Things didn’t go according to his plan, as Larry found himself rising at 1,000 feet per minute until he reached a whopping altitude of 16,000 feet, where you need oxygen. He lost his glasses. So Larry and his lawn chair were just there flying aimlessly, afraid to pop any of his balloons in the fear that it would return him to Earth as fast as he had left it. He drifted from his point of lift-off in San Pedro and found himself above Long Beach Airport, which was a restricted area. Larry used his CB to radio the Radio Emergency Associated Communication Team (REACT) about his situation. Understandably, the REACT crew was baffled when he heard what was going on, so he asked:
REACT (a CB radio monitoring organization): What color is the balloon?
Larry: The balloons are beige. I’m in a bright blue sky which would be very highly visible. Over.
REACT: [Balloon] size?
Larry: Size approximately, uh, seven feet in diameter each. And I probably have about 35 left. Over.

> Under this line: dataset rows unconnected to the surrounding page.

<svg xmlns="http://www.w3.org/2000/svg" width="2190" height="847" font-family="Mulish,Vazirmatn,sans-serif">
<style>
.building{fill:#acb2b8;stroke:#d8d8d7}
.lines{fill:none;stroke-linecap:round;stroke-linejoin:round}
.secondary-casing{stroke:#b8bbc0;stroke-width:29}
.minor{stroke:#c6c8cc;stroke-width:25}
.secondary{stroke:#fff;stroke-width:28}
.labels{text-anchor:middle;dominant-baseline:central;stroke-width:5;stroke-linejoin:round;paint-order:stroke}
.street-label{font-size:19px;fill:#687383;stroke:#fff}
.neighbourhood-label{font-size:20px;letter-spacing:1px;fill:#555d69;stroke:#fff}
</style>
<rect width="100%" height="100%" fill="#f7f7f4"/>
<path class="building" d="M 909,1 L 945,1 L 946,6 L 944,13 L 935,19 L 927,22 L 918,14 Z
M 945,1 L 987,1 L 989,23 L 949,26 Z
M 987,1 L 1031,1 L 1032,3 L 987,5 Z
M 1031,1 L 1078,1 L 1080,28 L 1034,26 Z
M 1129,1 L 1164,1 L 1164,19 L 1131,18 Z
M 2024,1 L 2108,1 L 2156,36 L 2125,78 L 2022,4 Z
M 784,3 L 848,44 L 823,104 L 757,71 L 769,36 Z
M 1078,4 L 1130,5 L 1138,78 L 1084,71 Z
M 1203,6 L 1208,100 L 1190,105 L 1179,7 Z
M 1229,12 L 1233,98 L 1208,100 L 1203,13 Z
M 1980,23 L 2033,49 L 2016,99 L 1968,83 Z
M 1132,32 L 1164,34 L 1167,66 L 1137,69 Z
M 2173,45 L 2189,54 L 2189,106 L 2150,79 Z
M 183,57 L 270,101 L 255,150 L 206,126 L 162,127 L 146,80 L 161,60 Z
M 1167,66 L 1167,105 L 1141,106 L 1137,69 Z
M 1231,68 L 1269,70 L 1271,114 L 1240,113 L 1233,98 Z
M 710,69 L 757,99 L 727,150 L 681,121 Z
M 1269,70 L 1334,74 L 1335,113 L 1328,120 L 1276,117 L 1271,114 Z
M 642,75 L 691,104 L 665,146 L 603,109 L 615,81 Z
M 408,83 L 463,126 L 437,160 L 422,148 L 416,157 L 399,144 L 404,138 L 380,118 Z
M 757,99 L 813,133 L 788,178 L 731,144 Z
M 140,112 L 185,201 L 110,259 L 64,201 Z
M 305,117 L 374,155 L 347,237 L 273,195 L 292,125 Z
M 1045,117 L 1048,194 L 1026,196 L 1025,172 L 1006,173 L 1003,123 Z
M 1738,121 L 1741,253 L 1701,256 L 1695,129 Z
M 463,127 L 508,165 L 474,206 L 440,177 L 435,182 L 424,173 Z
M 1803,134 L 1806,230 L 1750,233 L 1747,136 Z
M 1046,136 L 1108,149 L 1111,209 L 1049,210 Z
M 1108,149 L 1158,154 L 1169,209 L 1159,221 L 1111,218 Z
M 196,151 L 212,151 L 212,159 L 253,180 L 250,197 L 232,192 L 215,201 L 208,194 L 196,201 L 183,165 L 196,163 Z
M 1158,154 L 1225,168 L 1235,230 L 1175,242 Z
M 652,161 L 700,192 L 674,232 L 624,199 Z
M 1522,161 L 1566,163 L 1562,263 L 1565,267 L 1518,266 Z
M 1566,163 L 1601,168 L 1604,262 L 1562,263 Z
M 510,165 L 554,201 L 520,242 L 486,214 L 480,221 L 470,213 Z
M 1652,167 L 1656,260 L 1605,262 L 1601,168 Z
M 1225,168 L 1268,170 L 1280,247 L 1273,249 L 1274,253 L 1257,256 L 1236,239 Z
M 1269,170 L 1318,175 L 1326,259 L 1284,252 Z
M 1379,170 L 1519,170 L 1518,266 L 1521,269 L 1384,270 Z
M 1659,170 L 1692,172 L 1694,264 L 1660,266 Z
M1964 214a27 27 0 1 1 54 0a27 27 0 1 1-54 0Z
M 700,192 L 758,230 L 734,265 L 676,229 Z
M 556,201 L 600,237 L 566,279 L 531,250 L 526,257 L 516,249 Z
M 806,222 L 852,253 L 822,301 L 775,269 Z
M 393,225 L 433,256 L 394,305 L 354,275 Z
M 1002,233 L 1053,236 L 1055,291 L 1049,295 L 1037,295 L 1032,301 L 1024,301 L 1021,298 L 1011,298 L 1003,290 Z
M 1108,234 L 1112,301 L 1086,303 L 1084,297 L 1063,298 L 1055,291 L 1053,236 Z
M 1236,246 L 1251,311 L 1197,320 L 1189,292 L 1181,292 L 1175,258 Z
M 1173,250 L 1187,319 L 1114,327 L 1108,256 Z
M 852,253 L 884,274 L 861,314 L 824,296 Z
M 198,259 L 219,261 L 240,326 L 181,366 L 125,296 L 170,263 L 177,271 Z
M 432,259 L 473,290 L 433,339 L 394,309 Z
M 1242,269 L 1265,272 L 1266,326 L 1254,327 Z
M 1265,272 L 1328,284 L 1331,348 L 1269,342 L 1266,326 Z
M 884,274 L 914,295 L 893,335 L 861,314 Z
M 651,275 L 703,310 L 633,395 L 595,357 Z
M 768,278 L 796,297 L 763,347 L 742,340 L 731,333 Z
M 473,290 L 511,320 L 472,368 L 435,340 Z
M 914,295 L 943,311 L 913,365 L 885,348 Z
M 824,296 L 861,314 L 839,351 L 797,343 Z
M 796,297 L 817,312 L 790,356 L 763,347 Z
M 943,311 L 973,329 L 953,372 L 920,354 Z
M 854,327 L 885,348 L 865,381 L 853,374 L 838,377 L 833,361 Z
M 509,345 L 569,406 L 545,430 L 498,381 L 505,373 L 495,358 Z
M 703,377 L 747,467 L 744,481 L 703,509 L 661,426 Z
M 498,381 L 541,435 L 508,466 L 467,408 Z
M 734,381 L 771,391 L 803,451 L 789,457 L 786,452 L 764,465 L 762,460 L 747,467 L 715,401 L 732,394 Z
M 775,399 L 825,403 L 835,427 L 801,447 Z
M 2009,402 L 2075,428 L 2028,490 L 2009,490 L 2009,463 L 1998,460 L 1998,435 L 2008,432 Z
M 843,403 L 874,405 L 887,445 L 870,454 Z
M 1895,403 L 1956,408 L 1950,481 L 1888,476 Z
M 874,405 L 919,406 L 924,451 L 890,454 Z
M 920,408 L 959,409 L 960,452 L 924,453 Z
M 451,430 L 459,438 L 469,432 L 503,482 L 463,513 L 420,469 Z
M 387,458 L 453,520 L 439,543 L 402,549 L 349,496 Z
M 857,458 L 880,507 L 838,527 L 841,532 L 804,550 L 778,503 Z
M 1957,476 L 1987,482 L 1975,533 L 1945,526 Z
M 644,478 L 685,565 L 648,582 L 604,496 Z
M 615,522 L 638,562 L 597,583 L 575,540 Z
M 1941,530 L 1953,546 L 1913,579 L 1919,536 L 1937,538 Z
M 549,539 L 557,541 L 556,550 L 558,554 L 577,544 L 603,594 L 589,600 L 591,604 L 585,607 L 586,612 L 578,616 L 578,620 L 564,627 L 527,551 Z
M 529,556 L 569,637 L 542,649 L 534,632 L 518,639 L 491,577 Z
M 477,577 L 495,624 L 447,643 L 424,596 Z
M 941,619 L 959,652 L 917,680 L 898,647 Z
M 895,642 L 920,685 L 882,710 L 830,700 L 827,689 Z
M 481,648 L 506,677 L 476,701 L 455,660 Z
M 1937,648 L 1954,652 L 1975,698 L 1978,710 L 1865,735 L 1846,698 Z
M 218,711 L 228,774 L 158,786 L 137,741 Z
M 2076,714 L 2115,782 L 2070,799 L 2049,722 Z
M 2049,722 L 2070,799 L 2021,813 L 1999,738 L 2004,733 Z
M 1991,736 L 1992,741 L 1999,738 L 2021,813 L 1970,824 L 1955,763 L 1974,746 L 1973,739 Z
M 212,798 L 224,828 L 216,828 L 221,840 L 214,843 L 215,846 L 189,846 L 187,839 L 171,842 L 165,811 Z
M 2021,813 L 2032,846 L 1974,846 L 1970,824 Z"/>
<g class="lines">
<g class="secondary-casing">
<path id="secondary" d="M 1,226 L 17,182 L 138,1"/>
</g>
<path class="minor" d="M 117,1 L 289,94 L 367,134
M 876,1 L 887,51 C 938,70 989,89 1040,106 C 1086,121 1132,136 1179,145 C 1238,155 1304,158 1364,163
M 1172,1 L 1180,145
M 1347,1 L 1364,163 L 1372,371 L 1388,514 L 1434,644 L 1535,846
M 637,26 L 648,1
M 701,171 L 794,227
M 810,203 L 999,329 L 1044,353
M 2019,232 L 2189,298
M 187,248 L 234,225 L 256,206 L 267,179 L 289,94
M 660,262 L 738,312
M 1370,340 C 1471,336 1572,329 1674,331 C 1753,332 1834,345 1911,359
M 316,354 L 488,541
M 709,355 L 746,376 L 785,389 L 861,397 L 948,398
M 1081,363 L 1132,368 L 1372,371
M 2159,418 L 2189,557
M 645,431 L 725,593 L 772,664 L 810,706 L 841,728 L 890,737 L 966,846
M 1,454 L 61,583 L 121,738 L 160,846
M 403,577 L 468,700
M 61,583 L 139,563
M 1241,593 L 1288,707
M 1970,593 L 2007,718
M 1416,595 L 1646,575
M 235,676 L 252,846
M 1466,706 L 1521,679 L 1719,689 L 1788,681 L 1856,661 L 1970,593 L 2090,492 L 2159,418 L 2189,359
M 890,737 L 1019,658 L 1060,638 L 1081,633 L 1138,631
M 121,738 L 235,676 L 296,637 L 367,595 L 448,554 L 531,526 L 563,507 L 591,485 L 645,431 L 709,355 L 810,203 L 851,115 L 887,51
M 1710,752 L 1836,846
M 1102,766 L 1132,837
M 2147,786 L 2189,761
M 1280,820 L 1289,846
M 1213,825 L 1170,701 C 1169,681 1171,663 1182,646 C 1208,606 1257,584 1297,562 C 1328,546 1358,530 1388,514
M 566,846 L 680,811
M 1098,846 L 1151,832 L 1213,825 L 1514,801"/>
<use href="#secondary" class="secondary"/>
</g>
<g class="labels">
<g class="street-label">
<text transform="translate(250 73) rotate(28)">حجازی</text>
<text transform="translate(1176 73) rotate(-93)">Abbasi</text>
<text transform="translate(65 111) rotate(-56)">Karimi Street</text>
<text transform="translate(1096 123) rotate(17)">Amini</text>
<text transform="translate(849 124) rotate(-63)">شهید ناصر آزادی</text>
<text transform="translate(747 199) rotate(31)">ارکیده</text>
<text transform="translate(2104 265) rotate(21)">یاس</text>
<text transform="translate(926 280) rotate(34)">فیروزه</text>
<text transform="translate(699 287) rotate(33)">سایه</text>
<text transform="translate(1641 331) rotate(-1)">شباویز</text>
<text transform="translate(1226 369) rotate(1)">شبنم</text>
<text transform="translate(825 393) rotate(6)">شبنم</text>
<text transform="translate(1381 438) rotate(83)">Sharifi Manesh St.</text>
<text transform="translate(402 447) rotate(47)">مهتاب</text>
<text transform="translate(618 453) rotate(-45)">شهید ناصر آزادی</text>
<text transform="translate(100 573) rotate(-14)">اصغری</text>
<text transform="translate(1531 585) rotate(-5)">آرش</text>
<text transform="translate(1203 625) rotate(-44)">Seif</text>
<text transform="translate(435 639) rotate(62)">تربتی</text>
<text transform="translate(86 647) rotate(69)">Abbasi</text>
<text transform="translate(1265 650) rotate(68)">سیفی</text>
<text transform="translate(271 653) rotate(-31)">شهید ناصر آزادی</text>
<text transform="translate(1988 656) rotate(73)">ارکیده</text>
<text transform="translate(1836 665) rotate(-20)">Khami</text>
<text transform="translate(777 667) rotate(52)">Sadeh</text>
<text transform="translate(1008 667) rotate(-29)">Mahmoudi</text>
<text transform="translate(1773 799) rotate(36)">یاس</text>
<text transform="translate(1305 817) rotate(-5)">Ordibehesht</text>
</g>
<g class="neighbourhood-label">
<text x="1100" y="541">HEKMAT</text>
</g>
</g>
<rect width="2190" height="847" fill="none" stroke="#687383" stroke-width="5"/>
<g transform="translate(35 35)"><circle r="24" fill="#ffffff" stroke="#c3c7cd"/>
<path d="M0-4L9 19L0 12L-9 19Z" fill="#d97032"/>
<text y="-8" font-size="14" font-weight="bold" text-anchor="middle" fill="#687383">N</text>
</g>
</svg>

REACT: You’re saying you have a cluster of 35 balloons??
Larry: These are 35 weather balloons. Not one single balloon, sir. It is 35 weather balloons.
REACT: Roger, stand by this frequency.
He started popping some of his balloons with the pellet gun but then dropped it. Larry tried to control his descent by dumping the gallon jugs of water that he tied to his lawn chair. As luck would have it, Larry’s descent brought him right down on some power lines and certain death by electrocution, then as if by a miracle, the power line snapped and Larry landed safely. Of course, he was arrested by Long Beach Police immediately, He ended up paying a fine of $1,500 to the FAA and the cost of repair to the power line.
“By the grace of God, I fulfilled my dream. But I wouldn’t do this again for anything.”
When asked why he did it, Larry answered, “a man can’t just sit around.” Unless you are sitting in a lawn chair at 16,000 feet, I guess?
The lawn chair Larry used is on display at the Smithsonian’s Air Space Museum annex at Dulles Airport in Virginia.